Atomic%	Mercury ^a	Venus ^a	Earth ^b	Mars ^c	CI chondrite ^d
					(volatile-free)
O	27.5	49.0	49.0	55.3	48.2
Mg	11.1	16.7	16.7	15.3	15.1
Si	11.1	15.1	15.1	15.1	14.7
Fe	41.2	15.1	15.1	10.3	12.8
Ni	2.25	0.82	0.82	0.57	0.70
Al	1.03	1.56	1.56	1.41	1.20
Ca	0.75	1.13	1.13	1.03	0.88
S	5.07	0.52	0.52	0.92	6.43
Fe/O	1.50	0.31	0.31	0.19	0.27
Fe/Si	3.71	1.00	1.00	0.69	0.87
Mg/Si	0.99	1.11	1.11	1.02	1.03
Al/Si	0.093	0.103	0.103	0.093	0.082
Fe/Al	40.0	9.7	9.7	7.3	10.7
Mg/Al	10.7	10.8	10.8	10.9	12.6
mean Z	17.5	12.7	12.7	11.8	12.6
wt%	Mercury	Venus	Earth	Mars	CI (volatile-free)

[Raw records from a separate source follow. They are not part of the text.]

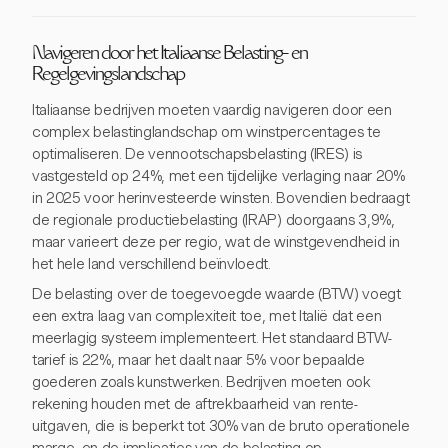
Navigeren door het Italiaanse Belasting- en
Regelgevingslandschap
Italiaanse bedrijven moeten vaardig navigeren door een
complex belastinglandschap om winstpercentages te
optimaliseren. De vennootschapsbelasting (IRES) is
vastgesteld op 24%, met een tijdelijke verlaging naar 20%
in 2025 voor herinvesteerde winsten. Bovendien bedraagt
de regionale productiebelasting (IRAP) doorgaans 3,9%,
maar varieert deze per regio, wat de winstgevendheid in
het hele land verschillend beïnvloedt.
De belasting over de toegevoegde waarde (BTW) voegt
een extra laag van complexiteit toe, met Italië dat een
meerlagig systeem implementeert. Het standaard BTW-
tarief is 22%, maar het daalt naar 5% voor bepaalde
goederen zoals kunstwerken. Bedrijven moeten ook
rekening houden met de aftrekbaarheid van rente-
uitgaven, die is beperkt tot 30% van de bruto operationele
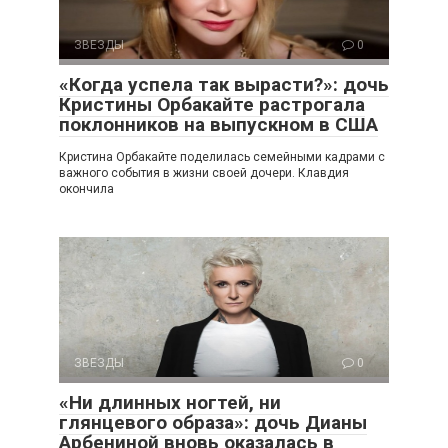
ЗВЕЗДЫ
0
«Когда успела так вырасти?»: дочь
Кристины Орбакайте растрогала
поклонников на выпускном в США
Кристина Орбакайте поделилась семейными кадрами с
важного события в жизни своей дочери. Клавдия
окончила
ЗВЕЗДЫ
0
«Ни длинных ногтей, ни
глянцевого образа»: дочь Дианы
Арбениной вновь оказалась в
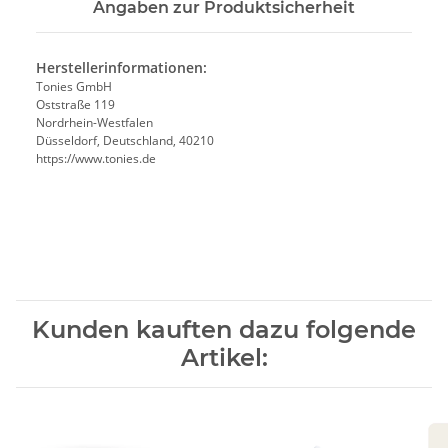
Angaben zur Produktsicherheit
Herstellerinformationen:
Tonies GmbH
Oststraße 119
Nordrhein-Westfalen
Düsseldorf, Deutschland, 40210
https://www.tonies.de
Kunden kauften dazu folgende
Artikel:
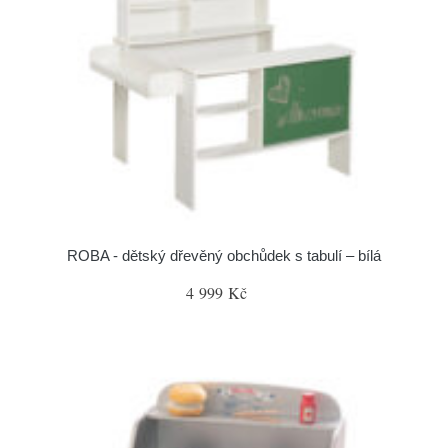
ROBA - dětský dřevěný obchůdek s tabulí – bílá
4 999 Kč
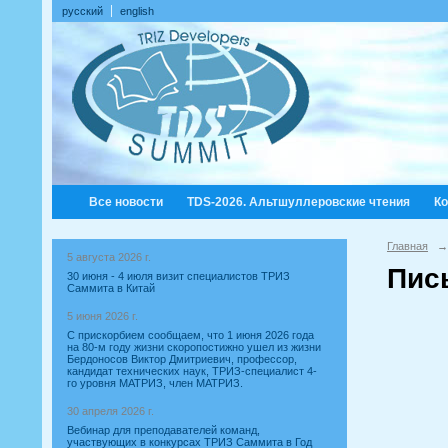
русский
english
Все новости
TDS-2026. Альтшуллеровские чтения
К
Главная
→
5 августа 2026 г.
Пис
30 июня - 4 июля визит специалистов ТРИЗ
Саммита в Китай
5 июня 2026 г.
С прискорбием сообщаем, что 1 июня 2026 года
на 80-м году жизни скоропостижно ушел из жизни
Бердоносов Виктор Дмитриевич, профессор,
кандидат технических наук, ТРИЗ-специалист 4-
го уровня МАТРИЗ, член МАТРИЗ.
30 апреля 2026 г.
Вебинар для преподавателей команд,
участвующих в конкурсах ТРИЗ Саммита в Год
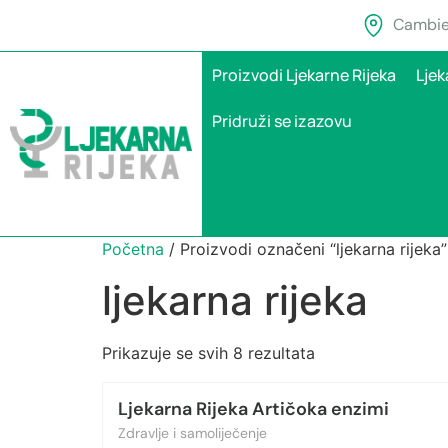
Cambier
Proizvodi Ljekarne Rijeka
Ljek
Pridruži se izazovu
Početna
/ Proizvodi označeni “ljekarna rijeka”
ljekarna rijeka
Prikazuje se svih 8 rezultata
Ljekarna Rijeka Artičoka enzimi
Zdravlje i samoliječenje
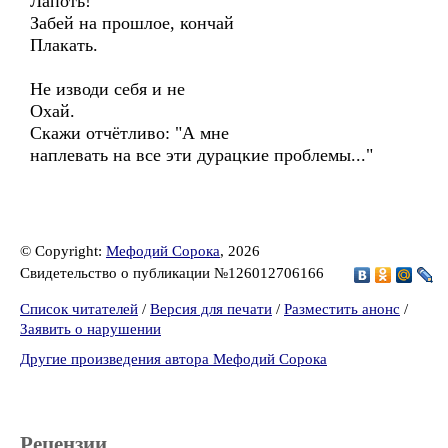
Лапоть!
Забей на прошлое, кончай
Плакать.
Не изводи себя и не
Охай.
Скажи отчётливо: "А мне
наплевать на все эти дурацкие проблемы..."
© Copyright:
Мефодий Сорока
, 2026
Свидетельство о публикации №126012706166
Список читателей
/
Версия для печати
/
Разместить анонс
/
Заявить о нарушении
Другие произведения автора Мефодий Сорока
Рецензии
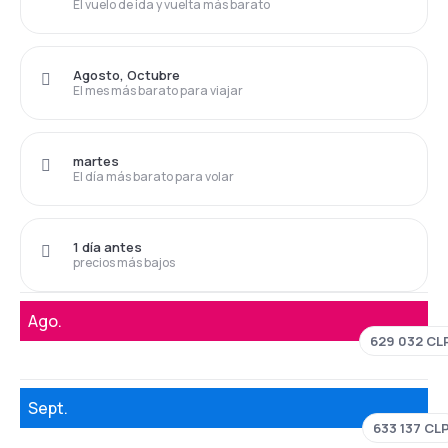
El vuelo de ida y vuelta más barato
Agosto, Octubre
El mes más barato para viajar
martes
El día más barato para volar
1 día antes
precios más bajos
Ago.
629 032 CL
Sept.
633 137 CL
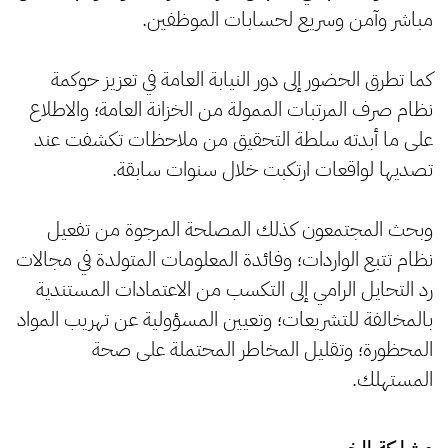
مباشر وآمن وسريع لحسابات الموظفين.
‏كما تطرق الحضور إلى دور النيابة العامة في تعزيز حوكمة
نظام صرف المرتبات الممولة من الخزانة العامة؛ والاطلاع
على ما أبدته سلطة التحقيق من ملاحظات تكشفت عند
تصديها لواقعات ارتكبت خلال سنوات سابقة.
‏وبحث المجتمعون كذلك المصلحة المرجوة من تفعيل
نظام تتبع الواردات؛ وفائدة المعلومات المتولدة في مجالات
رد التحايل الرامي إلى التكسب من الاعتمادات المستندية
بالمخالفة للتشريعات؛ وتعيين المسؤولية عن تهريب المواد
المحظورة؛ وتقليل المخاطر المحتملة على صحة
المستهلك.
مشاركة الخبر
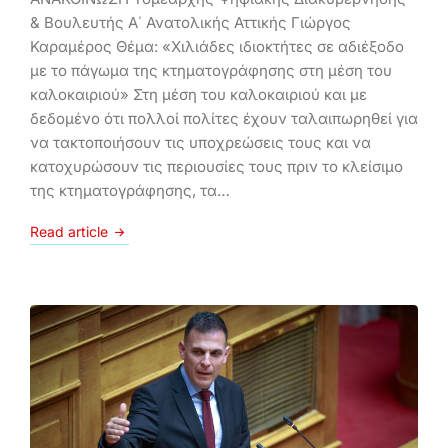
& Βουλευτής Α΄ Ανατολικής Αττικής Γιώργος
Καραμέρος Θέμα: «Χιλιάδες ιδιοκτήτες σε αδιέξοδο
με το πάγωμα της κτηματογράφησης στη μέση του
καλοκαιριού» Στη μέση του καλοκαιριού και με
δεδομένο ότι πολλοί πολίτες έχουν ταλαιπωρηθεί για
να τακτοποιήσουν τις υποχρεώσεις τους και να
κατοχυρώσουν τις περιουσίες τους πριν το κλείσιμο
της κτηματογράφησης, τα…
Read article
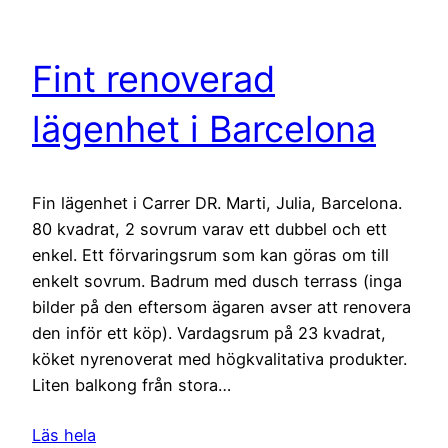
Fint renoverad
lägenhet i Barcelona
Fin lägenhet i Carrer DR. Marti, Julia, Barcelona.
80 kvadrat, 2 sovrum varav ett dubbel och ett
enkel. Ett förvaringsrum som kan göras om till
enkelt sovrum. Badrum med dusch terrass (inga
bilder på den eftersom ägaren avser att renovera
den inför ett köp). Vardagsrum på 23 kvadrat,
köket nyrenoverat med högkvalitativa produkter.
Liten balkong från stora…
Läs hela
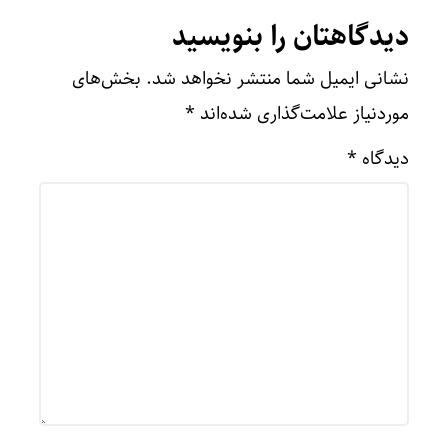
دیدگاهتان را بنویسید
نشانی ایمیل شما منتشر نخواهد شد.
بخش‌های
موردنیاز علامت‌گذاری شده‌اند
*
دیدگاه
*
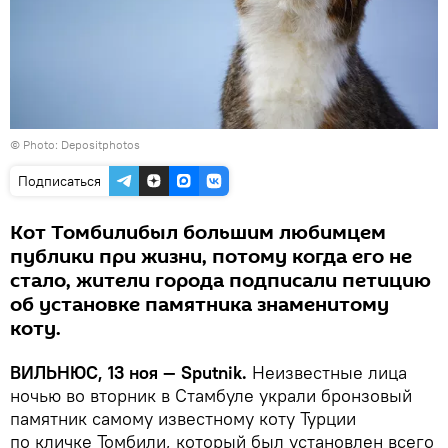
© Photo: Depositphotos
Подписаться
Кот Томбилибыл большим любимцем
публики при жизни, потому когда его не
стало, жители города подписали петицию
об установке памятника знаменитому
коту.
ВИЛЬНЮС, 13 ноя —
Sputnik.
Неизвестные лица
ночью во вторник в Стамбуле украли бронзовый
памятник самому известному коту Турции
по кличке Томбили, который был установлен всего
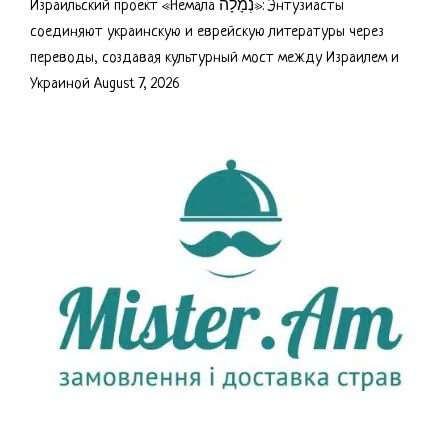
Израильский проект «Немала נְמָלָה»: Энтузиасты
соединяют украинскую и еврейскую литературы через
переводы, создавая культурный мост между Израилем и
Украиной
August 7, 2026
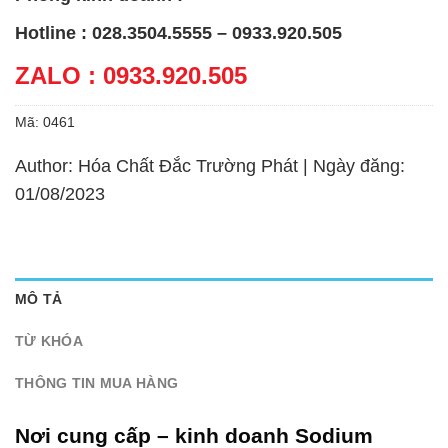
Hotline : 028.3504.5555 – 0933.920.505
ZALO : 0933.920.505
Mã:
0461
Author: Hóa Chất Đắc Trường Phát | Ngày đăng:
01/08/2023
MÔ TẢ
TỪ KHÓA
THÔNG TIN MUA HÀNG
Nơi cung cấp – kinh doanh Sodium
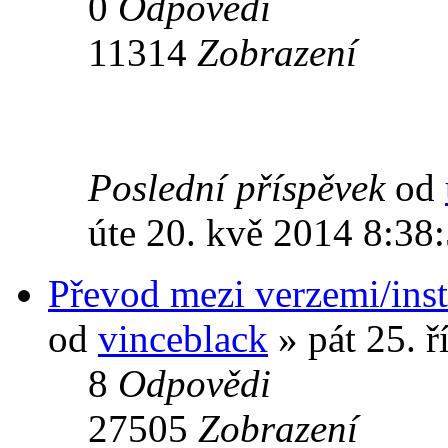
0
Odpovědi
11314
Zobrazení
Poslední příspěvek
od
úte 20. kvě 2014 8:38
Převod mezi verzemi/ins
od
vinceblack
» pát 25. ř
8
Odpovědi
27505
Zobrazení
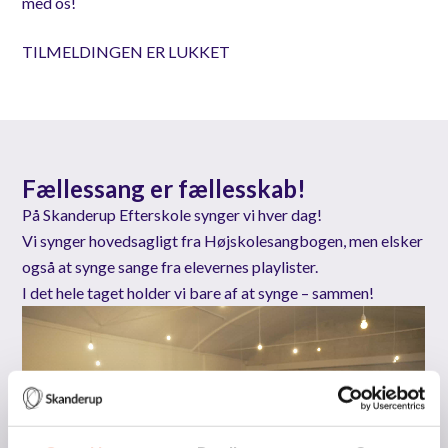
med os!
TILMELDINGEN ER LUKKET
Fællessang er fællesskab!
På Skanderup Efterskole synger vi hver dag!
Vi synger hovedsagligt fra Højskolesangbogen, men elsker
også at synge sange fra elevernes playlister.
I det hele taget holder vi bare af at synge – sammen!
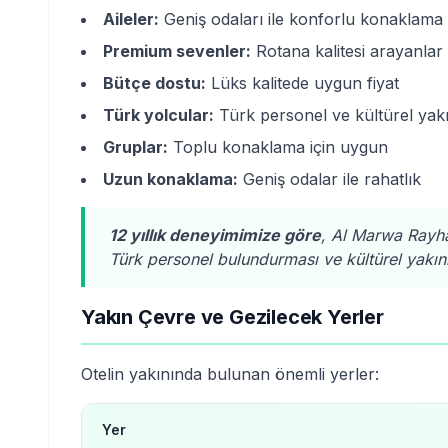
Aileler:
Geniş odaları ile konforlu konaklama
Premium sevenler:
Rotana kalitesi arayanlar
Bütçe dostu:
Lüks kalitede uygun fiyat
Türk yolcular:
Türk personel ve kültürel yakı
Gruplar:
Toplu konaklama için uygun
Uzun konaklama:
Geniş odalar ile rahatlık
12 yıllık deneyimimize göre
, Al Marwa Rayha
Türk personel bulundurması ve kültürel yakın
Yakın Çevre ve Gezilecek Yerler
Otelin yakınında bulunan önemli yerler:
Yer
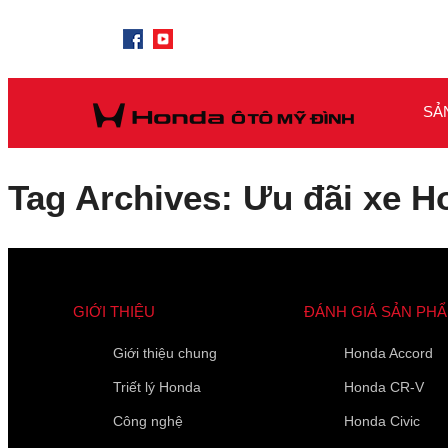
SẢ
Tag Archives: Ưu đãi xe H
GIỚI THIỆU
ĐÁNH GIÁ SẢN PH
Giới thiệu chung
Honda Accord
Triết lý Honda
Honda CR-V
Công nghệ
Honda Civic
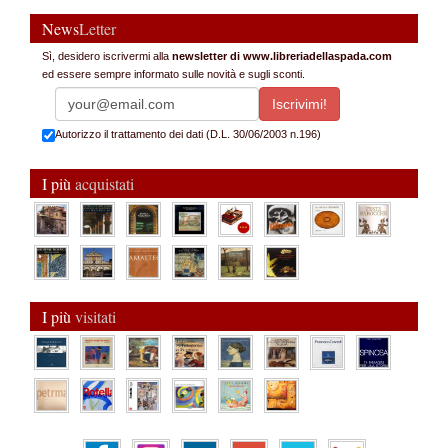
News
Letter
Sì, desidero iscrivermi alla
newsletter di www.libreriadellaspada.com
ed essere sempre informato sulle novità e sugli sconti.
Autorizzo il trattamento dei dati (D.L. 30/06/2003 n.196)
I più
acquistati
I più
visitati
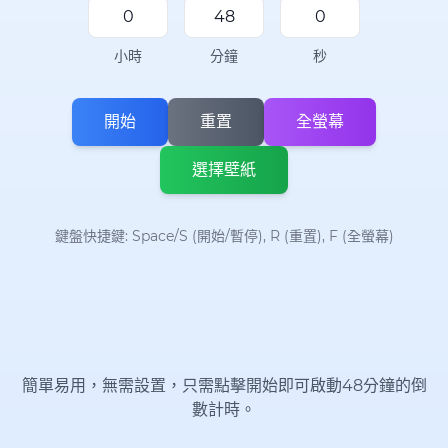
小時
分鐘
秒
開始
重置
全螢幕
選擇壁紙
鍵盤快捷鍵: Space/S (開始/暫停), R (重置), F (全螢幕)
簡單易用，無需設置，只需點擊開始即可啟動48分鐘的倒
數計時。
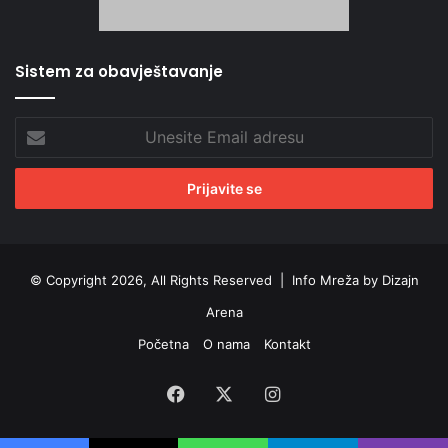
Sistem za obavještavanje
Unesite
Email
adresu
© Copyright 2026, All Rights Reserved |
Info Mreža by Dizajn
Arena
Početna
O nama
Kontakt
Facebook
X
Instagram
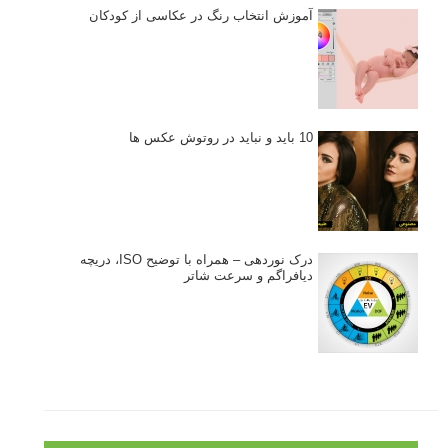
آموزش انتخاب رنگ در عکاسی از کودکان
10 باید و نباید در روتوش عکس ها
درک نوردهی – همراه با توضیح ISO، دریچه
دیافراگم و سرعت شاتر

O	12.0 (± 2.1)	29.7	29.7	36.3	29.1
Mg	7.31 (± 1.3)	15.4	15.4	15.3	13.9
Si	8.50 (± 1.0)	16.1	16.1	17.4	15.6
Fe	62.6 (± 4.5)	32.0	32.0	23.7	26.9
Ni	3.60 (± 0.25)	1.82	1.82	1.36	1.54
Al	0.76 (± 0.14)	1.59	1.59	1.56	1.22
Ca	0.82 (± 0.15)	1.71	1.71	1.69	1.33
S	4.42 (± 1.50)	0.64	0.64	1.21	7.78
Uncompressed ρ^e	5200 ± 200	4100	4200	3800	2430 ^f
Metal mass fraction	74/100 (± 5)	1/3	1/3	1/5	0
H distance (AU)	0.39	0.72	1.00	1.52	>15^g
h (pW kg ⁻¹) ^h	2.0	3.6	3.3	4.0	–
h (TW) ^h	0.7	18	20	2.5	–

^aThis study. The ± values (1 standard deviation) are calculated as the differences between the high and low uncompressed density models
^bMcDonough (2014).
^cYoshizaki and McDonough (2020).
^dAlexander (2019a).
^eUncompressed ρ, density, in kg/m³ (Lewis 1972; Lodders and Fegley Jr. 1998; Stacey 2005).
^fMacke et al. (2011).
^gDesch et al. (2018).
^hHeat production in the bulk silicate planets are calculated from chondritic (Al/Th) _mass = 2.81 ×10⁵ and (Th/U) _mass = 3.7, planetary (K/Th) _mass = 7000, 3700, and 5300 for Mercury, Earth, and Mars, respectively (Peplowski et al. 2011; Arevalo Jr. et al. 2009; Taylor et al. 2006), and an equation from McDonough et al. (2020). pW = 10⁻¹² W; TW = 10¹² W.